Microsoft’s launch of Windows 10 20H2 – the H2 signifying the year’s second feature upgrade – last month may assist Edge as it continues to climb: 20H2 includes Chromium Edge. That should accelerate the replacement of original Edge, the version introduced in mid-2015 that ran only on Windows 10, with the sounder Chromium browser.

Chrome down again

Chrome dumped seven-tenths of a percentage point in October, falling back to 69.3%. The decline was the third in as many months, an unusual run that’s occurred only four times in the browser’s 15 years. (The last time it happened before this was in September-December 2019.)

This latest forecast by Computerworld’s – based on Chrome’s 12-month average – stayed with growth, albeit pared significantly from 30 days ago. Chrome should return to 70% by March 2021 and reach 71% by September 2022. (The latter was three months later than last month’s forecast, showing how present declines quickly impact future gains.)

Edge remains Chrome’s most dangerous competitor, primarily – and this is Google’s own doing to some degree – because the former is the latter, what with both relying on Chromium. But Microsoft has cards to play here that Google cannot match; Microsoft will leverage its enterprise management reputation and expertise in an attempt to wean commercial customers from Google’s browser.

Microsoft’s strategy, then, would be the opposite of Google’s. The latter pushed Chrome to consumers until its share reached tipping point, and employees demanded the right to run the same browser they’d become familiar with at home. Microsoft would instead hope to win over business users in the expectation that they might want to run the same browser on home PCs, tablets or even phones.

Firefox: Not dead yet

Firefox didn’t move its share needle last month; it stayed at the same 7.2% mark it earned in September. That meant Firefox didn’t gain any ground.

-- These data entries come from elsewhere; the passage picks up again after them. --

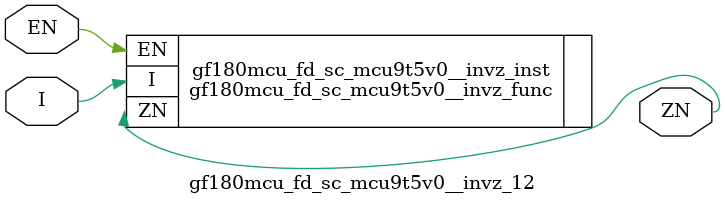
<source format=v>

`ifndef GF180MCU_FD_SC_MCU9T5V0__INVZ_12_V
`define GF180MCU_FD_SC_MCU9T5V0__INVZ_12_V

`include "gf180mcu_fd_sc_mcu9t5v0__invz_func.v"

`ifdef USE_POWER_PINS
module gf180mcu_fd_sc_mcu9t5v0__invz_12( EN, I, ZN, VDD, VSS );
inout VDD, VSS;
`else // If not USE_POWER_PINS
module gf180mcu_fd_sc_mcu9t5v0__invz_12( EN, I, ZN );
`endif // If not USE_POWER_PINS
input EN, I;
output ZN;

`ifdef USE_POWER_PINS
  gf180mcu_fd_sc_mcu9t5v0__invz_func gf180mcu_fd_sc_mcu9t5v0__invz_inst(.EN(EN),.I(I),.ZN(ZN),.VDD(VDD),.VSS(VSS));
`else // If not USE_POWER_PINS
  gf180mcu_fd_sc_mcu9t5v0__invz_func gf180mcu_fd_sc_mcu9t5v0__invz_inst(.EN(EN),.I(I),.ZN(ZN));
`endif // If not USE_POWER_PINS

`ifndef FUNCTIONAL
	// spec_gates_begin


	// spec_gates_end



   specify

	// specify_block_begin

	// comb arc EN --> ZN
	 (EN => ZN) = (1.0,1.0);

	// comb arc I --> ZN
	 (I => ZN) = (1.0,1.0);

	// specify_block_end

   endspecify

   `endif

endmodule
`endif // GF180MCU_FD_SC_MCU9T5V0__INVZ_12_V

</source>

It also meant it didn’t lose any, probably its most important goal for now and the foreseeable future.

Mozilla’s browser also stuck to the bad news forecast of last month, although Computerworld’s current prediction puts it under 6% in August 2021, two months later than last month’s estimate. At its 12-month rate of decline, Firefox will dip below 5% in May 2022.

Elsewhere in Net Applications’ numbers, Apple’s Safari slumped by two-tenths of a percentage point in October, sliding to 3.4%. Opera Software’s Opera fell by a slightly-larger three-tenths of a point to end the month at an all-time low of seven-tenths of a point.

Net Applications calculates share by detecting the agent strings of the browsers used to reach the websites of Net Applications’ clients. The company counts visitor sessions to measure browser activity.

Or it used to.

At the same time it published October’s share numbers, Net Applications announced that it’s pulling the plug on the data source. “October 2020 is the last month of data,” the firm said. “Why? An upcoming change in browsers will break our device detection technology and will cause inaccuracies for a long period of time.”

The change Net Applications cited would remove much of the agent string information used not only to compile analytics such as browser and operating system share, but also by advertisers and/or scammers to ‘fingerprint’ individuals so that they can be more thoroughly tracked as they conduct their online lives.

How this chart manages to maintain its accuracy will be a point of contention for some months to come.